** Exercise inputs follows **
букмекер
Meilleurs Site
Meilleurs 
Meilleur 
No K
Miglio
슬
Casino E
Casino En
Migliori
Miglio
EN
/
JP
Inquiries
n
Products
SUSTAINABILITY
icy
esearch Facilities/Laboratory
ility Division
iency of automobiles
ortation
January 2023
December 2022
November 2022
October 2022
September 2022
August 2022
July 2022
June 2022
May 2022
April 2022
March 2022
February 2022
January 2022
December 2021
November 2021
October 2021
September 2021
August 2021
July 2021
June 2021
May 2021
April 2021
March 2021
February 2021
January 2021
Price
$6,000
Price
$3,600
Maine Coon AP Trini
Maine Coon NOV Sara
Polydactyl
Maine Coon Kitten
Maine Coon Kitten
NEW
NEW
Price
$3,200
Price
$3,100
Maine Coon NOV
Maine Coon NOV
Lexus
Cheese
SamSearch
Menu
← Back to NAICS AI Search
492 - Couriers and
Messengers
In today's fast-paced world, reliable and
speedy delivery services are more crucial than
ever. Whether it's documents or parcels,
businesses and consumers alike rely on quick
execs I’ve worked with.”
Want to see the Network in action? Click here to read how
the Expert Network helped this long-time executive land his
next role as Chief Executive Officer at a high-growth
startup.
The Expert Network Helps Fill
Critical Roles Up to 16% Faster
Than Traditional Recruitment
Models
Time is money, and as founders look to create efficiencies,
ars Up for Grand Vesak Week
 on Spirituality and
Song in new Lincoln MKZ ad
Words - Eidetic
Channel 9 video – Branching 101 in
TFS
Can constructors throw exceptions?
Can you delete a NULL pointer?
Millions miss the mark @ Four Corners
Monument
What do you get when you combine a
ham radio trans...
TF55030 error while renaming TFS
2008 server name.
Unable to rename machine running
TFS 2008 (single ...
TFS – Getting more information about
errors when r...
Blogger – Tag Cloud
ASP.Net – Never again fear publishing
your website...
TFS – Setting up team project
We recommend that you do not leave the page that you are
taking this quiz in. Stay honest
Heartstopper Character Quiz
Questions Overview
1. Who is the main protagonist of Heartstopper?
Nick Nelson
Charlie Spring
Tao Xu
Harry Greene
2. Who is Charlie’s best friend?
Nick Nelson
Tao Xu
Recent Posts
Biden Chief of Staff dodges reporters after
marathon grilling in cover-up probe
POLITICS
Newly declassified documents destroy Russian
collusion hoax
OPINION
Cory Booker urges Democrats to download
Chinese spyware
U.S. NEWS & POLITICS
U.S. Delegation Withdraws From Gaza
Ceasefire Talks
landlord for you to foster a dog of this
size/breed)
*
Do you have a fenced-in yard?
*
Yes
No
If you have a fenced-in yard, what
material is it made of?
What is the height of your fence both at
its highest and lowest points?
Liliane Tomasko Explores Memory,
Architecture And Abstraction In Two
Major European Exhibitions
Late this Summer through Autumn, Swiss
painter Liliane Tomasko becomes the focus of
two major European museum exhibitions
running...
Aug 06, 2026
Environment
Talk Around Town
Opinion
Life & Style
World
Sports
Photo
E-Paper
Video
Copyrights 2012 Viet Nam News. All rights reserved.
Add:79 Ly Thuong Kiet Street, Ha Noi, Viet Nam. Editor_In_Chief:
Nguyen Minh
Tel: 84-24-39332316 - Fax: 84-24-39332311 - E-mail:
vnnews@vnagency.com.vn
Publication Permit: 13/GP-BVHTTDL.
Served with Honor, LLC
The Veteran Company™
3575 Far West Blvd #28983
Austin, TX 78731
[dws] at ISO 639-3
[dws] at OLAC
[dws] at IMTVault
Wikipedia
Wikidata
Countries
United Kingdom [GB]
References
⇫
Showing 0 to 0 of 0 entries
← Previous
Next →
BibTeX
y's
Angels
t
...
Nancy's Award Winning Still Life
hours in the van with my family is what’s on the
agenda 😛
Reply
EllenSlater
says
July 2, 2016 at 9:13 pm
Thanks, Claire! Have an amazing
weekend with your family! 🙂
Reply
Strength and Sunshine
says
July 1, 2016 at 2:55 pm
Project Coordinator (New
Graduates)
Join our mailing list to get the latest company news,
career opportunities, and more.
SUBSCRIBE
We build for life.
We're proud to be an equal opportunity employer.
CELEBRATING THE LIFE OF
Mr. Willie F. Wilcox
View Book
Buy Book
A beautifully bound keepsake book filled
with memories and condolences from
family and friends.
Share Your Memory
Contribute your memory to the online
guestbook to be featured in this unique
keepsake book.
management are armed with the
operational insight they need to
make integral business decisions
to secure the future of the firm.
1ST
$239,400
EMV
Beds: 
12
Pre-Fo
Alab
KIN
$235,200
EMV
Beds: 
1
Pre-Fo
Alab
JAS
** End of Exercise inputs **
What the task asks >> Copy out every line of the items above character for character, in the same order and with the same line breaks.

Task response >>
букмекер
Meilleurs Site
Meilleurs 
Meilleur 
No K
Miglio
슬
Casino E
Casino En
Migliori
Miglio
EN
/
JP
Inquiries
n
Products
SUSTAINABILITY
icy
esearch Facilities/Laboratory
ility Division
iency of automobiles
ortation
January 2023
December 2022
November 2022
October 2022
September 2022
August 2022
July 2022
June 2022
May 2022
April 2022
March 2022
February 2022
January 2022
December 2021
November 2021
October 2021
September 2021
August 2021
July 2021
June 2021
May 2021
April 2021
March 2021
February 2021
January 2021
Price
$6,000
Price
$3,600
Maine Coon AP Trini
Maine Coon NOV Sara
Polydactyl
Maine Coon Kitten
Maine Coon Kitten
NEW
NEW
Price
$3,200
Price
$3,100
Maine Coon NOV
Maine Coon NOV
Lexus
Cheese
SamSearch
Menu
← Back to NAICS AI Search
492 - Couriers and
Messengers
In today's fast-paced world, reliable and
speedy delivery services are more crucial than
ever. Whether it's documents or parcels,
businesses and consumers alike rely on quick
execs I’ve worked with.”
Want to see the Network in action? Click here to read how
the Expert Network helped this long-time executive land his
next role as Chief Executive Officer at a high-growth
startup.
The Expert Network Helps Fill
Critical Roles Up to 16% Faster
Than Traditional Recruitment
Models
Time is money, and as founders look to create efficiencies,
ars Up for Grand Vesak Week
 on Spirituality and
Song in new Lincoln MKZ ad
Words - Eidetic
Channel 9 video – Branching 101 in
TFS
Can constructors throw exceptions?
Can you delete a NULL pointer?
Millions miss the mark @ Four Corners
Monument
What do you get when you combine a
ham radio trans...
TF55030 error while renaming TFS
2008 server name.
Unable to rename machine running
TFS 2008 (single ...
TFS – Getting more information about
errors when r...
Blogger – Tag Cloud
ASP.Net – Never again fear publishing
your website...
TFS – Setting up team project
We recommend that you do not leave the page that you are
taking this quiz in. Stay honest
Heartstopper Character Quiz
Questions Overview
1. Who is the main protagonist of Heartstopper?
Nick Nelson
Charlie Spring
Tao Xu
Harry Greene
2. Who is Charlie’s best friend?
Nick Nelson
Tao Xu
Recent Posts
Biden Chief of Staff dodges reporters after
marathon grilling in cover-up probe
POLITICS
Newly declassified documents destroy Russian
collusion hoax
OPINION
Cory Booker urges Democrats to download
Chinese spyware
U.S. NEWS & POLITICS
U.S. Delegation Withdraws From Gaza
Ceasefire Talks
landlord for you to foster a dog of this
size/breed)
*
Do you have a fenced-in yard?
*
Yes
No
If you have a fenced-in yard, what
material is it made of?
What is the height of your fence both at
its highest and lowest points?
Liliane Tomasko Explores Memory,
Architecture And Abstraction In Two
Major European Exhibitions
Late this Summer through Autumn, Swiss
painter Liliane Tomasko becomes the focus of
two major European museum exhibitions
running...
Aug 06, 2026
Environment
Talk Around Town
Opinion
Life & Style
World
Sports
Photo
E-Paper
Video
Copyrights 2012 Viet Nam News. All rights reserved.
Add:79 Ly Thuong Kiet Street, Ha Noi, Viet Nam. Editor_In_Chief:
Nguyen Minh
Tel: 84-24-39332316 - Fax: 84-24-39332311 - E-mail:
vnnews@vnagency.com.vn
Publication Permit: 13/GP-BVHTTDL.
Served with Honor, LLC
The Veteran Company™
3575 Far West Blvd #28983
Austin, TX 78731
[dws] at ISO 639-3
[dws] at OLAC
[dws] at IMTVault
Wikipedia
Wikidata
Countries
United Kingdom [GB]
References
⇫
Showing 0 to 0 of 0 entries
← Previous
Next →
BibTeX
y's
Angels
t
...
Nancy's Award Winning Still Life
hours in the van with my family is what’s on the
agenda 😛
Reply
EllenSlater
says
July 2, 2016 at 9:13 pm
Thanks, Claire! Have an amazing
weekend with your family! 🙂
Reply
Strength and Sunshine
says
July 1, 2016 at 2:55 pm
Project Coordinator (New
Graduates)
Join our mailing list to get the latest company news,
career opportunities, and more.
SUBSCRIBE
We build for life.
We're proud to be an equal opportunity employer.
CELEBRATING THE LIFE OF
Mr. Willie F. Wilcox
View Book
Buy Book
A beautifully bound keepsake book filled
with memories and condolences from
family and friends.
Share Your Memory
Contribute your memory to the online
guestbook to be featured in this unique
keepsake book.
management are armed with the
operational insight they need to
make integral business decisions
to secure the future of the firm.
1ST
$239,400
EMV
Beds: 
12
Pre-Fo
Alab
KIN
$235,200
EMV
Beds: 
1
Pre-Fo
Alab
JAS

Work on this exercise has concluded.